A new study published by the Irish Whale and Dolphin Group (IWDG) has provided a "faint glimmer of hope" that Fungie the Dolphin is still alive. 

The study found that dolphins in the Shannon Estuary which were missing and presumed dead had simply migrated to other parts of Ireland. 

Simon Berrow, the CEO of the IWDG and a lecturer across the study, said that the IWDG has been monitoring the Shannon Estuary's dolphin population since 1993 in an attempt to better understand mortality rates in dolphins. 

The study, carried out by Kim Ellen Ludwig of Galway-Mayo Institute of Technology, found that dolphins missing and presumed dead in the Shannon Estuary had actually migrated to Tralee and Bandon Bays in Kerry. 

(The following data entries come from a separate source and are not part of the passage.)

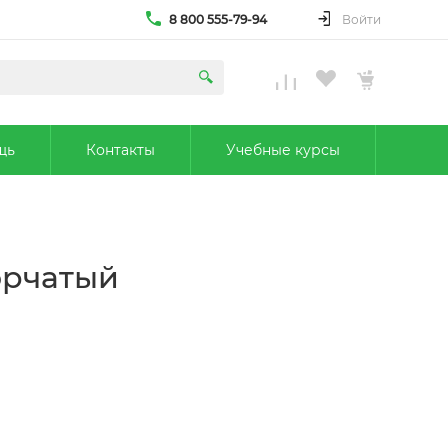
8 800 555-79-94
Войти
щь
Контакты
Учебные курсы
орчатый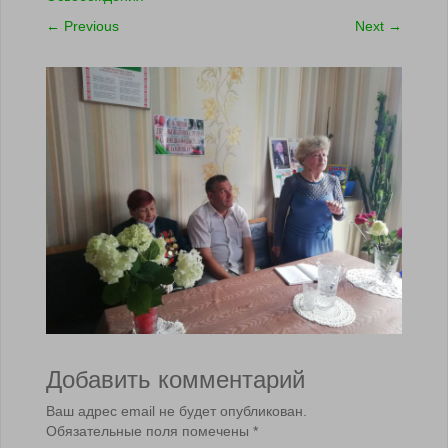
←
Previous
Next
→
Добавить комментарий
Ваш адрес email не будет опубликован.
Обязательные поля помечены
*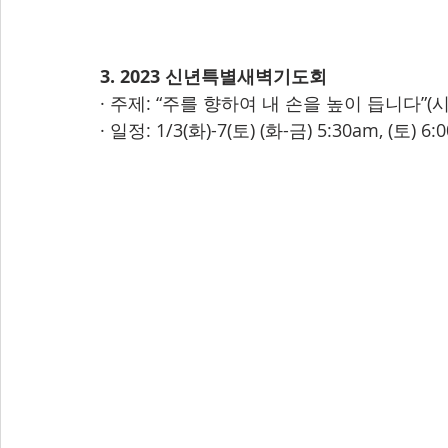
3. 2023 신년특별새벽기도회
· 주제: “주를 향하여 내 손을 높이 듭니다”(시편 
· 일정: 1/3(화)-7(토) (화-금) 5:30am, (토) 6: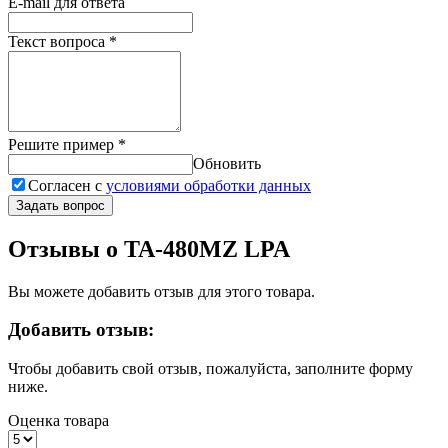
E-mail для ответа
Текст вопроса
*
Решите пример
*
Обновить
Согласен с
условиями обработки данных
Задать вопрос
Отзывы о TA-480MZ LPA
Вы можете добавить отзыв для этого товара.
Добавить отзыв:
Чтобы добавить свой отзыв, пожалуйста, заполните форму
ниже.
Оценка товара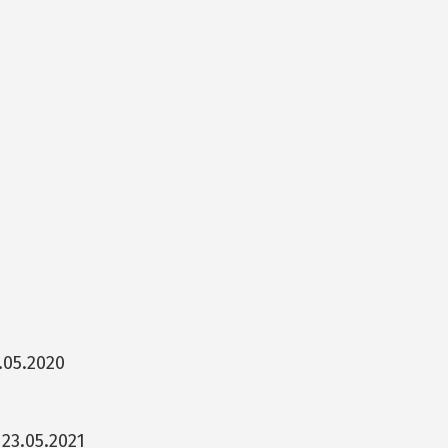
.05.2020
 23.05.2021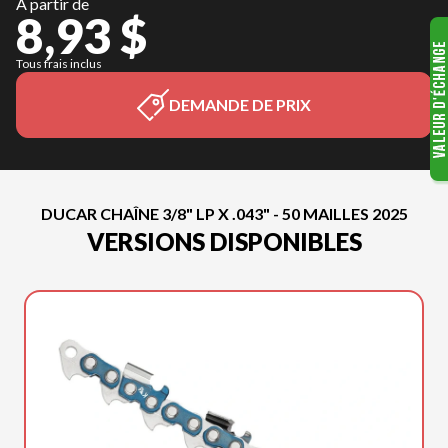
À partir de
8,93 $
Tous frais inclus
DEMANDE DE PRIX
DUCAR CHAÎNE 3/8" LP X .043" - 50 MAILLES 2025
VERSIONS DISPONIBLES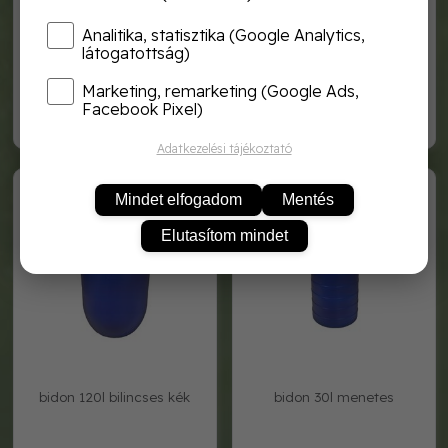
Analitika, statisztika (Google Analytics,
látogatottság)
6 darabos műanyag
hordó bilincs 30l hordóhoz
üvegtartó
Marketing, remarketing (Google Ads,
Facebook Pixel)
2 080,-
2 920,-
Adatkezelési tájékoztató
bido3201
bido4401
Mindet elfogadom
Mentés
Elutasítom mindet
bidon 120l bilincses kék
bidon 30l menetes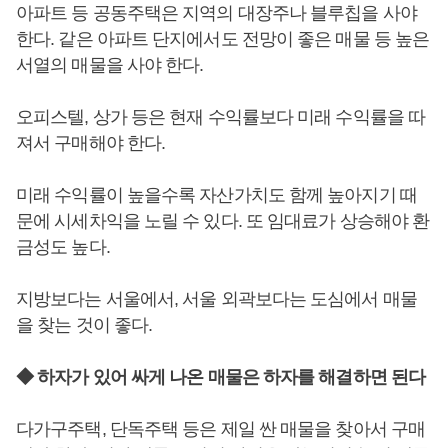
아파트 등 공동주택은 지역의 대장주나 블루칩을 사야
한다. 같은 아파트 단지에서도 전망이 좋은 매물 등 높은
서열의 매물을 사야 한다.
오피스텔, 상가 등은 현재 수익률보다 미래 수익률을 따
져서 구매해야 한다.
미래 수익률이 높을수록 자산가치도 함께 높아지기 때
문에 시세차익을 노릴 수 있다. 또 임대료가 상승해야 환
금성도 높다.
지방보다는 서울에서, 서울 외곽보다는 도심에서 매물
을 찾는 것이 좋다.
◆ 하자가 있어 싸게 나온 매물은 하자를 해결하면 된다
다가구주택, 단독주택 등은 제일 싼 매물을 찾아서 구매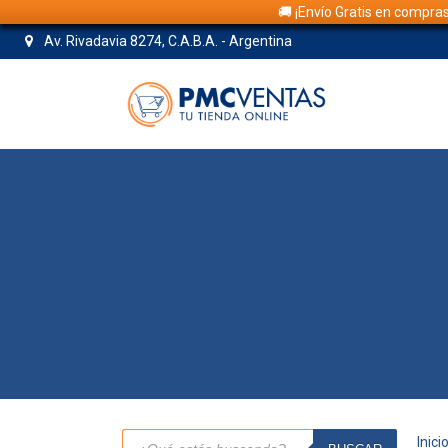
🚚 ¡Envío Gratis en compra
Av. Rivadavia 8274, C.A.B.A. - Argentina
Búsqueda
Inici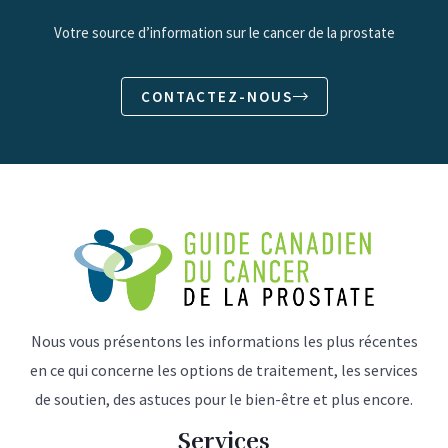
Votre source d’information sur le cancer de la prostate
CONTACTEZ-NOUS
Nous vous présentons les informations les plus récentes
en ce qui concerne les options de traitement, les services
de soutien, des astuces pour le bien-être et plus encore.
Services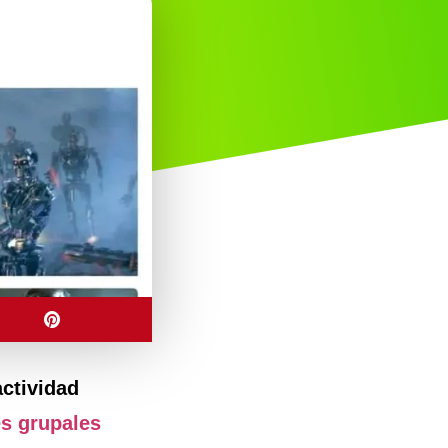
actividad
es grupales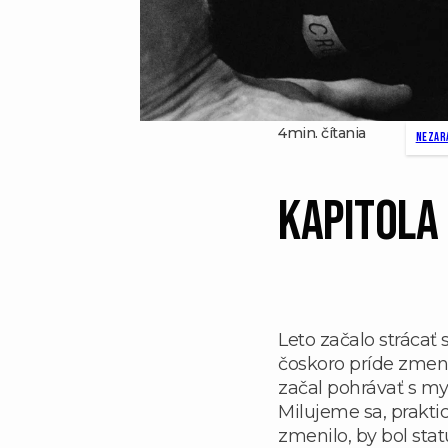
4min. čítania
Nezar
Kapitola
Leto začalo strácať 
čoskoro príde zmena
začal pohrávať s my
Milujeme sa, praktic
zmenilo, by bol sta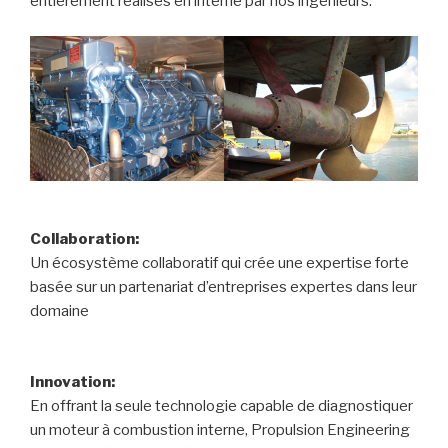
entièrement réalisés en interne par nos ingénieurs.
Collaboration:
Un écosystème collaboratif qui crée une expertise forte
basée sur un partenariat d’entreprises expertes dans leur
domaine
Innovation:
En offrant la seule technologie capable de diagnostiquer
un moteur à combustion interne, Propulsion Engineering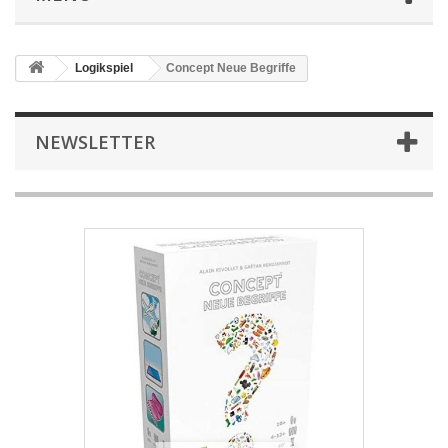
Logikspiel
Concept Neue Begriffe
NEWSLETTER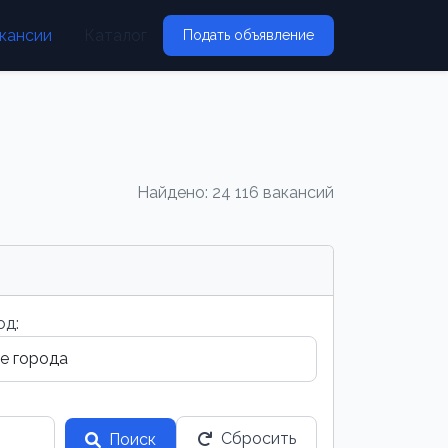
кансии
Каталог
Подать объявление
Найдено: 24 116 вакансий
од:
Сбросить
Поиск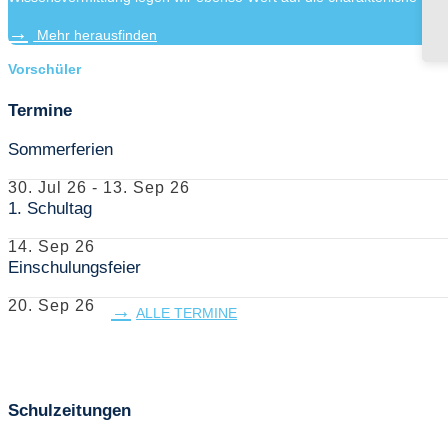
Mehr herausfinden
Vorschüler
Termine
Sommerferien
30. Jul 26
-
13. Sep 26
1. Schultag
14. Sep 26
Einschulungsfeier
20. Sep 26
ALLE TERMINE
Schulzeitungen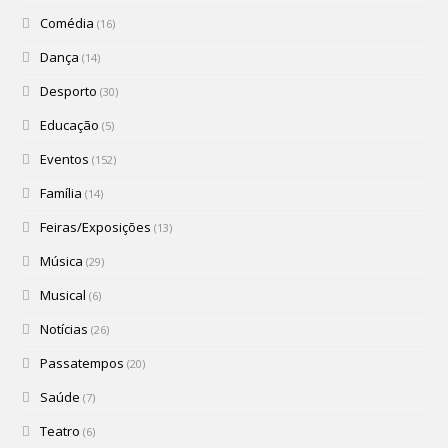
Comédia
(16)
Dança
(14)
Desporto
(30)
Educação
(5)
Eventos
(152)
Família
(14)
Feiras/Exposições
(13)
Música
(29)
Musical
(6)
Notícias
(26)
Passatempos
(20)
Saúde
(7)
Teatro
(6)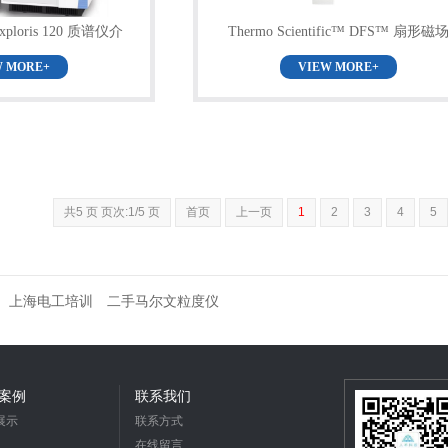
xploris 120 质谱仪介
Thermo Scientific™ DFS™ 扇形磁
绍
GC-HRMS 系统
W MORE+
VIEW MORE+
共5 页 页次:1/5 页
首页
上一页
1
2
3
4
5
上海电工培训
二手马尔文粒度仪
案例
联系我们
展示
联系方式
在线留言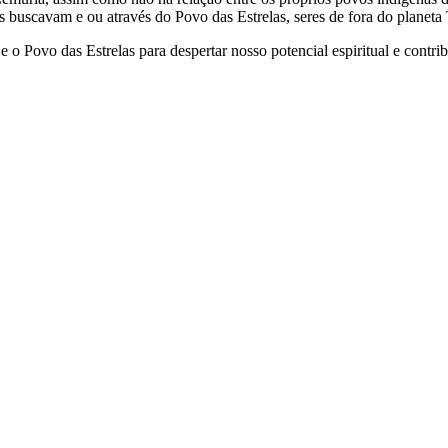
s buscavam e ou através do Povo das Estrelas, seres de fora do planeta 
 o Povo das Estrelas para despertar nosso potencial espiritual e cont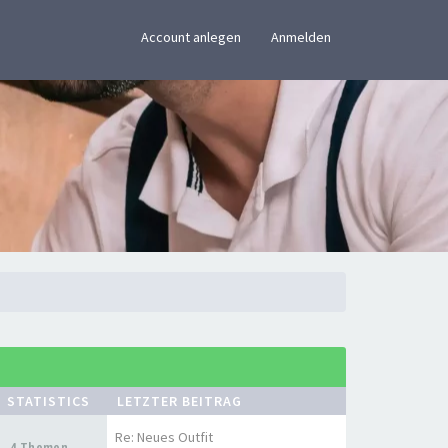
×
Account anlegen
Anmelden
STATISTICS
LETZTER BEITRAG
Re: Neues Outfit
4 Themen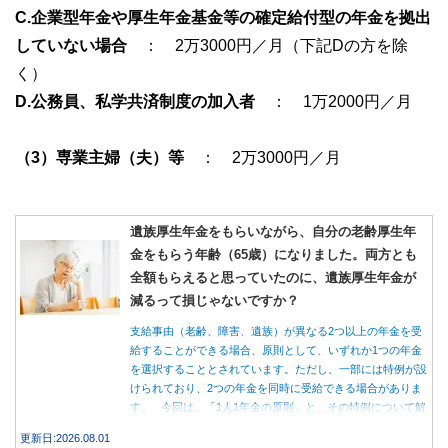
C.企業型年金や厚生年金基金等の確定給付型の年金を拠出
していない場合
： 2万3000円／月（下記Dの方を除
く）
D.公務員、私学共済制度の加入者
： 1万2000円／月
（3）専業主婦（夫）等
： 2万3000円／月
遺族厚生年金をもらいながら、自分の老齢厚生年
金をもらう年齢（65歳）になりました。両方とも
全額もらえると思っていたのに、遺族厚生年金が
減るって損じゃないですか？
支給事由（老齢、障害、遺族）が異なる2つ以上の年金を受
給することができる場合、原則として、いずれか1つの年金
を選択することとされています。ただし、一部には特例が設
けられており、2つの年金を同時に受給できる場合がありま
す。 今回は、「1人1年金の原則」と、その特例について解
説します。
更新日:2026.08.01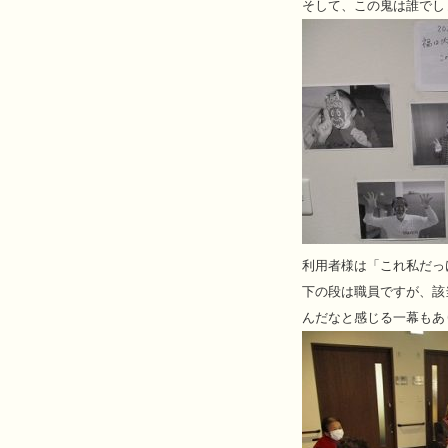
そして、この鬼は誰でし
利用者様は「これ私だっ
下の段は職員ですが、該
んだなと感じる一幕もあ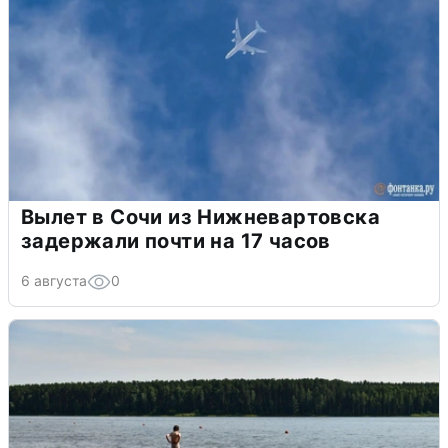
Вылет в Сочи из Нижневартовска
задержали почти на 17 часов
6 августа
0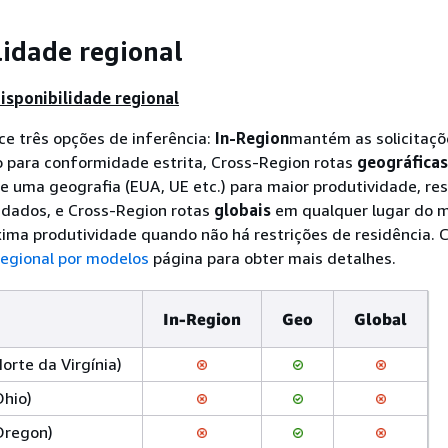
lidade regional
disponibilidade regional
e três opções de inferência:
In-Region
mantém as solicitaç
o para conformidade estrita, Cross-Region rotas
geográficas
e uma geografia (EUA, UE etc.) para maior produtividade, re
 dados, e Cross-Region rotas
globais
em qualquer lugar do 
ima produtividade quando não há restrições de residência. 
regional por modelos
página para obter mais detalhes.
In-Region
Geo
Global
Norte da Virgínia)
Ohio)
Oregon)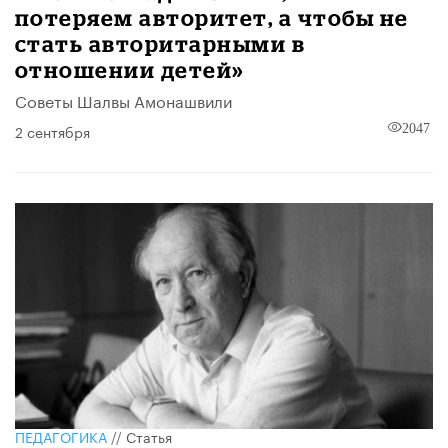
потеряем авторитет, а чтобы не
стать авторитарными в
отношении детей»
Советы Шалвы Амонашвили
2 сентября
2047
ПЕДАГОГИКА
//
Статья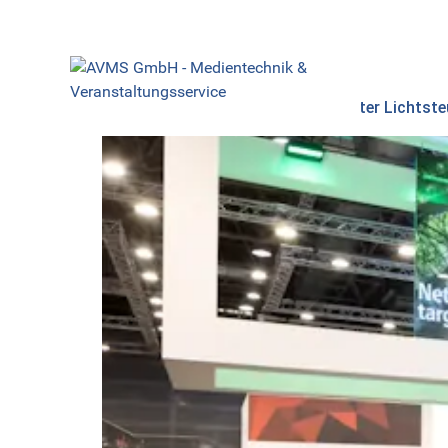
Transparente LED-Wände mit smarter Lichtst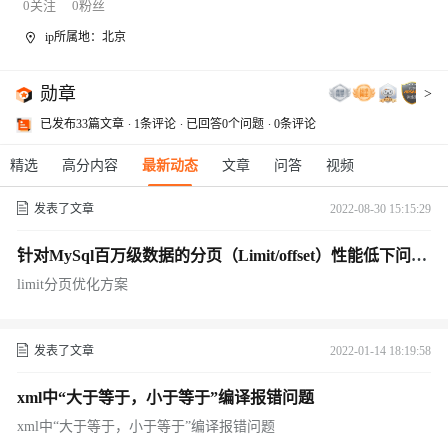
0
关注
0
粉丝
ip所属地：北京
勋章
>
已发布33篇文章
1条评论
已回答0个问题
0条评论
精选
高分内容
最新动态
文章
问答
视频
发表了文章
2022-08-30 15:15:29
针对MySql百万级数据的分页（Limit/offset）性能低下问题
解决方案总结
limit分页优化方案
发表了文章
2022-01-14 18:19:58
xml中“大于等于，小于等于”编译报错问题
xml中“大于等于，小于等于”编译报错问题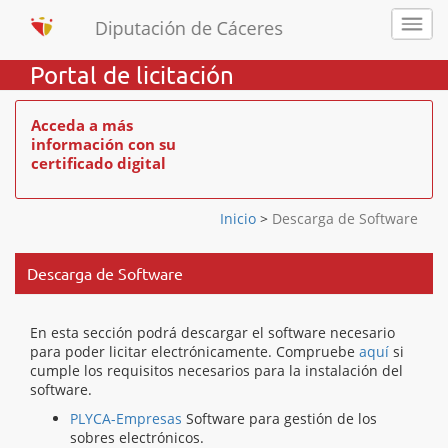
Portal de licitación
Acceda a más
información con su
certificado digital
Inicio
>
Descarga de Software
Descarga de Software
En esta sección podrá descargar el software necesario
para poder licitar electrónicamente. Compruebe
aquí
si
cumple los requisitos necesarios para la instalación del
software.
PLYCA-Empresas
Software para gestión de los
sobres electrónicos.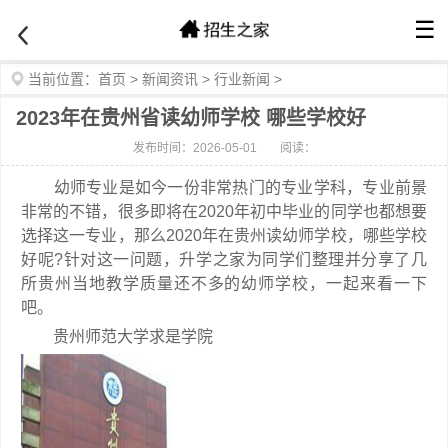
☰
当前位置：
首页
>
新闻资讯
>
行业新闻
>
2023年在贵州省读幼师学校 哪些学校好
发布时间：2026-05-01
阅读：
幼师专业是如今一份非常热门的专业学科，专业前景
非常的不错，很多即将在2020年初中毕业的同学也都想要
选择这一专业，那么2020年在贵州读幼师学校，哪些学校
好呢?针对这一问题，升学之家为同学们整理并分享了几
所贵州当地教学质量还不多的幼师学校，一起来看一下
吧。
贵州师范大学求是学院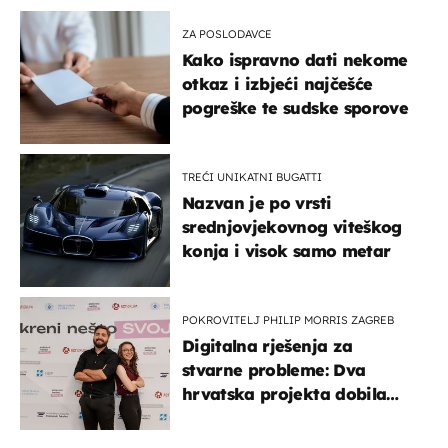
ZA POSLODAVCE
Kako ispravno dati nekome
otkaz i izbjeći najčešće
pogreške te sudske sporove
TREĆI UNIKATNI BUGATTI
Nazvan je po vrsti
srednjovjekovnog viteškog
konja i visok samo metar
POKROVITELJ PHILIP MORRIS ZAGREB
Digitalna rješenja za
stvarne probleme: Dva
hrvatska projekta dobila
potporu za razvoj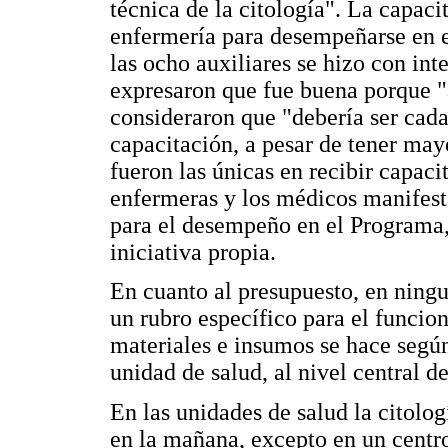
técnica de la citología". La capaci
enfermería para desempeñarse en e
las ocho auxiliares se hizo con int
expresaron que fue buena porque "
consideraron que "debería ser cada
capacitación, a pesar de tener may
fueron las únicas en recibir capac
enfermeras y los médicos manifest
para el desempeño en el Programa, 
iniciativa propia.
En cuanto al presupuesto, en ningu
un rubro específico para el funcio
materiales e insumos se hace segú
unidad de salud, al nivel central d
En las unidades de salud la citolog
en la mañana, excepto en un centro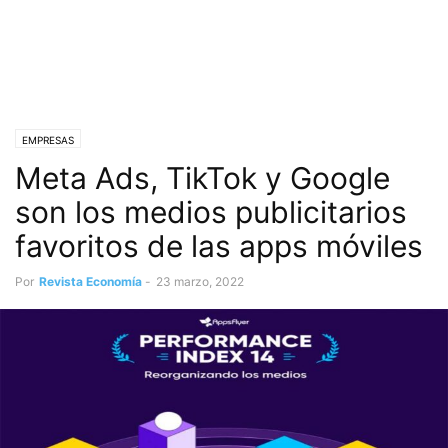
EMPRESAS
Meta Ads, TikTok y Google
son los medios publicitarios
favoritos de las apps móviles
Por
Revista Economía
-
23 marzo, 2022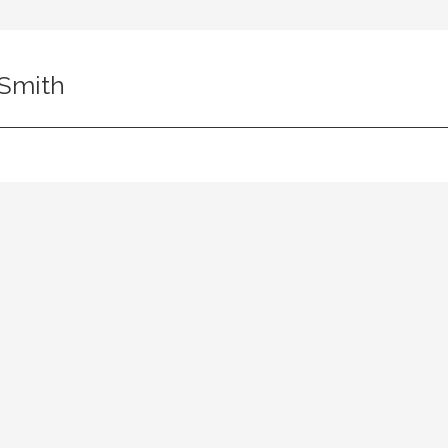
 Smith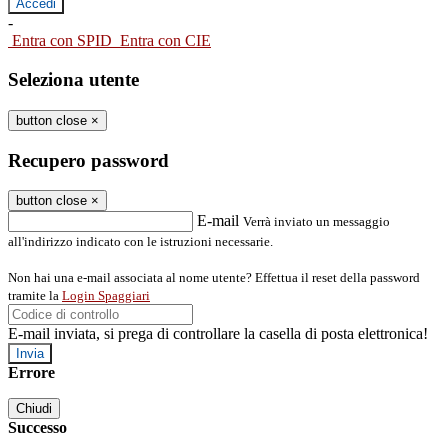
-
Entra con SPID
Entra con CIE
Seleziona utente
button close
×
Recupero password
button close
×
E-mail
Verrà inviato un messaggio
all'indirizzo indicato con le istruzioni necessarie.
Non hai una e-mail associata al nome utente? Effettua il reset della password
tramite la
Login Spaggiari
E-mail inviata, si prega di controllare la casella di posta elettronica!
Errore
Chiudi
Successo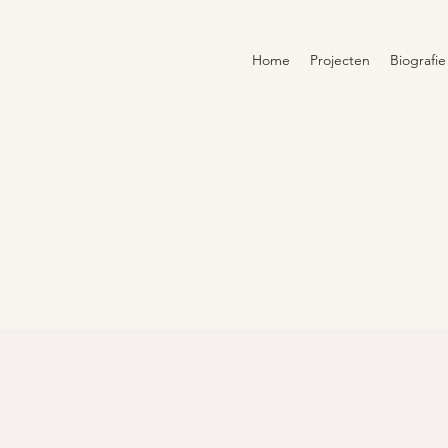
Home
Projecten
Biografie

Berrow said that if a dolphin didn't turn up at the estuary in successive years, it was presumed dead, but that some of the Shannon Estuary dolphins had turned up in the waters of North Kerry, which is outside the protected area of the Shannon Estuary. 

The dolphins never returned to the Shannon Estuary once they arrived in Tralee and Bandon, Berrow said. 

The IWDG founder said that the study provided faint hope that Fungie had not died as has been feared in recent weeks, rather he may have simply migrated to another area. 

However, Berrow is almost certain that Ireland's most famous dolphin has died, due to his significant age. 

The IWDG also said that there is little hope that Fungie is still alive. The group said that it is "more likely" that Fungie is, in fact, dead rather than missing "as the time increases without a sighting and the search effort continues". 

Whether Fungie is alive or not, it seems highly unlikely that he will return to Dingle Bay, which he has called home since 1983. 

"His legacy will live on for years," the IWDG said.